→ How to complete this task:
Retype, exactly as they appear below, the lines between the line holding "hfov_deg: 2.3" and the line holding "exposure_s: 1/228", both ends included.

[Provided data — start]

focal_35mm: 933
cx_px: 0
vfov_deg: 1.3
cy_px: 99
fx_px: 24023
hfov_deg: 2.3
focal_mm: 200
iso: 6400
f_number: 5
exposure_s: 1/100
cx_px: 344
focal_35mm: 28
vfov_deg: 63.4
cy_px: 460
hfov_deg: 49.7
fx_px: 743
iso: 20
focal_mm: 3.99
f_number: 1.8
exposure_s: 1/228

[Provided data — finish]
[Provided data — start]

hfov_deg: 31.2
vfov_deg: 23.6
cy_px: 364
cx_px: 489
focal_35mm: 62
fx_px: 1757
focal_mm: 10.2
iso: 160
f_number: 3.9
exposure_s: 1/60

[Provided data — finish]

→ Result below:
hfov_deg: 2.3
focal_mm: 200
iso: 6400
f_number: 5
exposure_s: 1/100
cx_px: 344
focal_35mm: 28
vfov_deg: 63.4
cy_px: 460
hfov_deg: 49.7
fx_px: 743
iso: 20
focal_mm: 3.99
f_number: 1.8
exposure_s: 1/228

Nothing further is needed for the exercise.